> _EXERCISE OBJECTIVE_:
Please return all of the records verbatim, with the pictures omitted.

> _GIVEN DATA_:
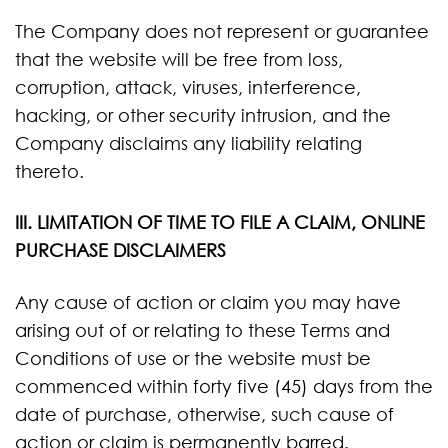
The Company does not represent or guarantee
that the website will be free from loss,
corruption, attack, viruses, interference,
hacking, or other security intrusion, and the
Company disclaims any liability relating
thereto.
III. LIMITATION OF TIME TO FILE A CLAIM, ONLINE
PURCHASE DISCLAIMERS
Any cause of action or claim you may have
arising out of or relating to these Terms and
Conditions of use or the website must be
commenced within forty five (45) days from the
date of purchase, otherwise, such cause of
action or claim is permanently barred.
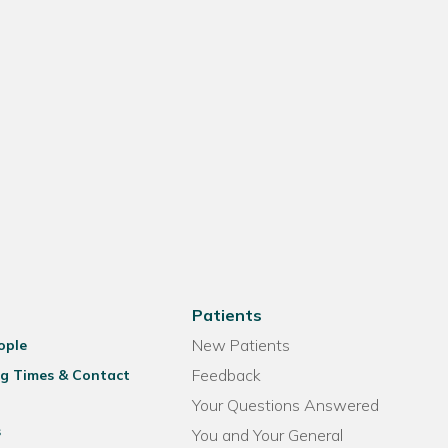
Patients
New Patients
ople
Feedback
g Times & Contact
Your Questions Answered
s
You and Your General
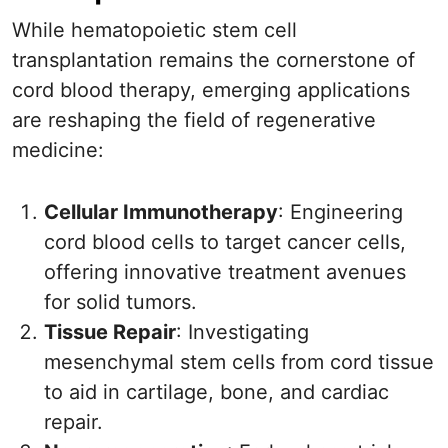
While hematopoietic stem cell
transplantation remains the cornerstone of
cord blood therapy, emerging applications
are reshaping the field of regenerative
medicine:
Cellular Immunotherapy
: Engineering
cord blood cells to target cancer cells,
offering innovative treatment avenues
for solid tumors.
Tissue Repair
: Investigating
mesenchymal stem cells from cord tissue
to aid in cartilage, bone, and cardiac
repair.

> _SOLUTION BELOW_:
The Company does not represent or guarantee
that the website will be free from loss,
corruption, attack, viruses, interference,
hacking, or other security intrusion, and the
Company disclaims any liability relating
thereto.
III. LIMITATION OF TIME TO FILE A CLAIM, ONLINE
PURCHASE DISCLAIMERS
Any cause of action or claim you may have
arising out of or relating to these Terms and
Conditions of use or the website must be
commenced within forty five (45) days from the
date of purchase, otherwise, such cause of
action or claim is permanently barred.
Patients
New Patients
ople
Feedback
g Times & Contact
Your Questions Answered
s
You and Your General
While hematopoietic stem cell
transplantation remains the cornerstone of
cord blood therapy, emerging applications
are reshaping the field of regenerative
medicine:
Cellular Immunotherapy
: Engineering
cord blood cells to target cancer cells,
offering innovative treatment avenues
for solid tumors.
Tissue Repair
: Investigating
mesenchymal stem cells from cord tissue
to aid in cartilage, bone, and cardiac
repair.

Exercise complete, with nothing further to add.